Exercise goal:
Count the lines in the data below that contain the string "tempo". Reply with only the number.

== Provided entries

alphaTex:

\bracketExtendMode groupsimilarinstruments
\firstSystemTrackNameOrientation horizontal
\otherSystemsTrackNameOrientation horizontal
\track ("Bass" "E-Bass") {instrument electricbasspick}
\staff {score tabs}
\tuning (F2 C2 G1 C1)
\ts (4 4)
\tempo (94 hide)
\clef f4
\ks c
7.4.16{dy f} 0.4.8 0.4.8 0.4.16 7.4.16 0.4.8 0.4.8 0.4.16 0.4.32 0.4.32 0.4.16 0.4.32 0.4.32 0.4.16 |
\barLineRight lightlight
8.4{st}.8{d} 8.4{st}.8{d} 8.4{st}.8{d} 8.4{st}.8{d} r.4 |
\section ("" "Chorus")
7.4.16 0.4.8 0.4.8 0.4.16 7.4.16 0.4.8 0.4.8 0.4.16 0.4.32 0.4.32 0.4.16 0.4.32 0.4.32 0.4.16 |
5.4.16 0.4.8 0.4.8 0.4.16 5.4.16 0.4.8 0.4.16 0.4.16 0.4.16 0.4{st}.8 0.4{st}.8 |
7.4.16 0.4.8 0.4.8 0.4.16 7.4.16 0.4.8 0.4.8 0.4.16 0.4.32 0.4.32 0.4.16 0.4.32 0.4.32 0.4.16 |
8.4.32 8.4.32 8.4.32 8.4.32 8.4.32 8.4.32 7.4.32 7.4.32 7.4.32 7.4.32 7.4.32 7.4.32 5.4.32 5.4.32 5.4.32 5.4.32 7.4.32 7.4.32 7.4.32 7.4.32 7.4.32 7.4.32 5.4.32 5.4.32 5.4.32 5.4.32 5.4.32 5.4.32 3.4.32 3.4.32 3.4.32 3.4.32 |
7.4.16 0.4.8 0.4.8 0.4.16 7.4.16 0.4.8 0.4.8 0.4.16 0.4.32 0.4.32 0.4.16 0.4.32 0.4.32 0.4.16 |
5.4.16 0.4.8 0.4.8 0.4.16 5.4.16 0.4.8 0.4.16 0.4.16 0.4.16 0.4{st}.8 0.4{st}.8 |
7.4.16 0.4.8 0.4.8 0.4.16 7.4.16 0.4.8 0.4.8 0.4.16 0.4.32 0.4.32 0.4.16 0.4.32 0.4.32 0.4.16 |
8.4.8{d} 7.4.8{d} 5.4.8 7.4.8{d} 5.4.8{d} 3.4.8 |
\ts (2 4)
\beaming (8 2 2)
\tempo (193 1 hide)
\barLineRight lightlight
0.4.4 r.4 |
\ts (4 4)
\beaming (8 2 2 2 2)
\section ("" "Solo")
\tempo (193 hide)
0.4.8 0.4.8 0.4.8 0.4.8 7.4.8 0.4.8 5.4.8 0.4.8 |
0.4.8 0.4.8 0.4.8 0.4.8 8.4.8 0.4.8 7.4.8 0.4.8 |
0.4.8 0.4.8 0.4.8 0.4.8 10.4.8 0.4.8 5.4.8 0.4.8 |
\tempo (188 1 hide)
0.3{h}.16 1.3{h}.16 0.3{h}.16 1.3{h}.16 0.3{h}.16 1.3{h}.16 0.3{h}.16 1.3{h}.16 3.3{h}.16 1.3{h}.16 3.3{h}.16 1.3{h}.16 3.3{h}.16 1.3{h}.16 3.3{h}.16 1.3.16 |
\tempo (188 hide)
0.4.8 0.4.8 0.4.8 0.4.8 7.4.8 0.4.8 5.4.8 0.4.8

====

Answer for the task:
5